Department of Medicine, Veterans Affairs Greater Los Angeles Healthcare System and David Geffen School of Medicine at UCLA, Los Angeles, CA, USA.
J Acquir Immune Defic Syndr. 2010 Apr 1;53(4):472-9. doi: 10.1097/QAI.0b013e3181cae480.
To assess the effect of pol replication capacity (RC) on the hazard ratio of progression to a composite endpoint of time to progression to <350 CD4+ cells per microliter, initiation of therapy, or death.
pol RC assays were performed after study closure in baseline samples obtained from 316 enrollees in a prospectively monitored cohort of treatment-naive adults with >or=450 CD4+ cells per microliter and >or=1000 HIV-1 RNA copies per milliliter.
The median RC was 79%. Patients with a lower RC had a lower median viral load (4.0 vs 4.2 Log HIV-1 RNA copies/mL, P = 0.026) and a lower rate of protease inhibitor resistance 2% vs 8%, P = 0.03). Otherwise, baseline demographic and laboratory characteristics were similar. The hazard ratio of progression to the composite endpoint was 0.73 (P = 0.041) for persons with lower RC, 2.07 per 1.0 log10 higher viral load (P < 0.001), and 0.86 per 50 cells per microliter higher CD4+ cell count (P < 0.001). The effect of lower RC was also significant in a separate analysis of time to initiation of therapy (P = 0.04).

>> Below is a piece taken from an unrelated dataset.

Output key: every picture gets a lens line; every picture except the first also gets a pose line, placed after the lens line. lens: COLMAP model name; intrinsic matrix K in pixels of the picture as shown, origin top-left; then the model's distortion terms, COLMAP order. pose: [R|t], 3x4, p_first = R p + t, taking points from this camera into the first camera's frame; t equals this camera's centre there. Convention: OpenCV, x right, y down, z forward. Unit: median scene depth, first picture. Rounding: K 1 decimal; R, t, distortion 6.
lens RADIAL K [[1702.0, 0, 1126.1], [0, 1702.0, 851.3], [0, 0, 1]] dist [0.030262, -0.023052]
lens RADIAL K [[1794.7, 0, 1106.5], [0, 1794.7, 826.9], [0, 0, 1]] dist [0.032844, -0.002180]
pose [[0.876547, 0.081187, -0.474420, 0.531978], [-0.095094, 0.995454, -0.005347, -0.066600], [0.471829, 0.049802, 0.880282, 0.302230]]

These results show that untreated patients with lower vs higher RC had a slower rate of progression as assessed by a composite outcome of time to CD4+ count <or=350 cells per microliter, treatment initiation, or death.
评估聚合酶复制能力(RC)对复合终点进展风险比的影响,该终点包括从进展至每微升<350 个 CD4+细胞、开始治疗或死亡的时间、进展至该终点的时间、开始治疗或死亡。

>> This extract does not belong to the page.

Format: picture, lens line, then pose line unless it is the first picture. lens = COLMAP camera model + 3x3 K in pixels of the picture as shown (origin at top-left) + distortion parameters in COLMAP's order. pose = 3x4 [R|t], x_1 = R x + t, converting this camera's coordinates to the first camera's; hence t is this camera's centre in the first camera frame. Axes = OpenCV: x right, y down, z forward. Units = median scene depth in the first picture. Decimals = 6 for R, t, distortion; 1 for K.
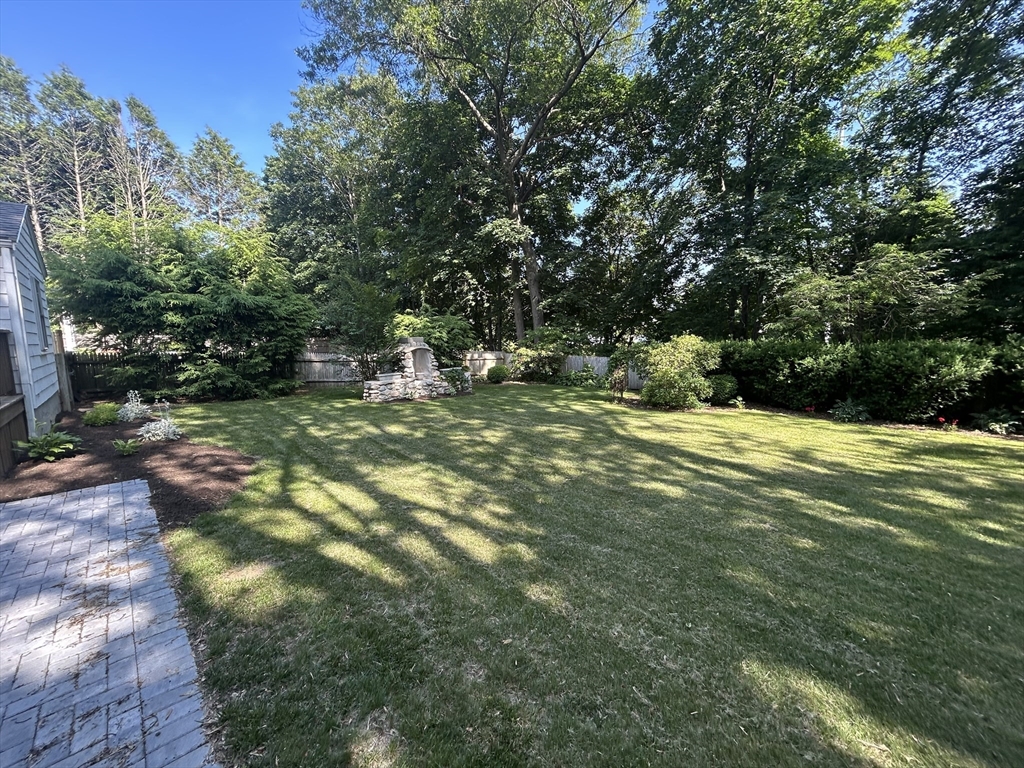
lens RADIAL K [[412.4, 0, 512.0], [0, 412.4, 384.0], [0, 0, 1]] dist [0.001780, 0.000415]
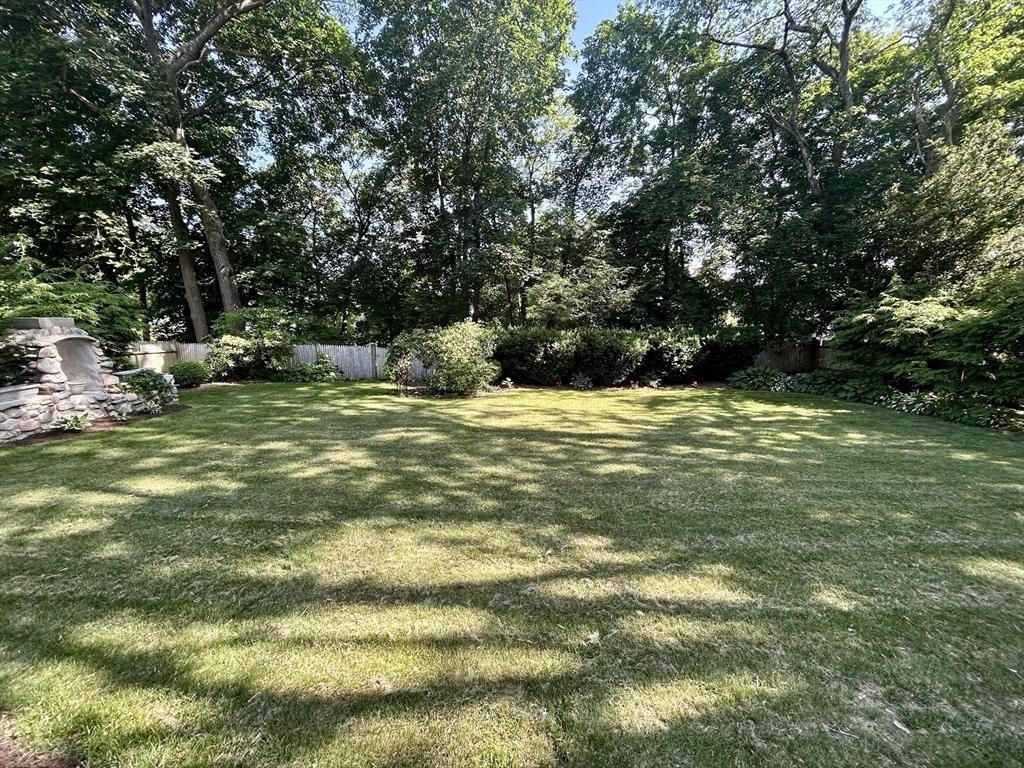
lens RADIAL K [[412.4, 0, 512.0], [0, 412.4, 384.0], [0, 0, 1]] dist [0.001780, 0.000415]
pose [[0.689755, -0.090314, 0.718388, -0.258062], [0.067959, 0.995885, 0.059950, -0.019778], [-0.720846, 0.007470, 0.693055, 0.215042]]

在一项前瞻性监测的、未经治疗的成人队列研究中,在基线时获得了 316 名患者的样本,这些患者的 CD4+细胞计数>450 个/微升,HIV-1 RNA 拷贝数>1000 个/ml,研究结束后进行了 pol RC 检测。
中位 RC 为 79%。RC 较低的患者病毒载量中位数较低(4.0 对 4.2 Log HIV-1 RNA 拷贝/ml,P = 0.026),蛋白酶抑制剂耐药率较低(2%对 8%,P = 0.03)。其他基线人口统计学和实验室特征相似。RC 较低的患者进展为复合终点的风险比为 0.73(P = 0.041),每增加 1.0 log10 病毒载量,风险比为 2.07(P < 0.001),每增加 50 个细胞/微升 CD4+细胞计数,风险比为 0.86(P < 0.001)。在对开始治疗时间的单独分析中,低 RC 的效果也很显著(P = 0.04)。
这些结果表明,未经治疗的患者中,RC 较低的患者与 RC 较高的患者相比,复合终点(进展至每微升<350 个 CD4+细胞、开始治疗或死亡的时间)的进展速度较慢。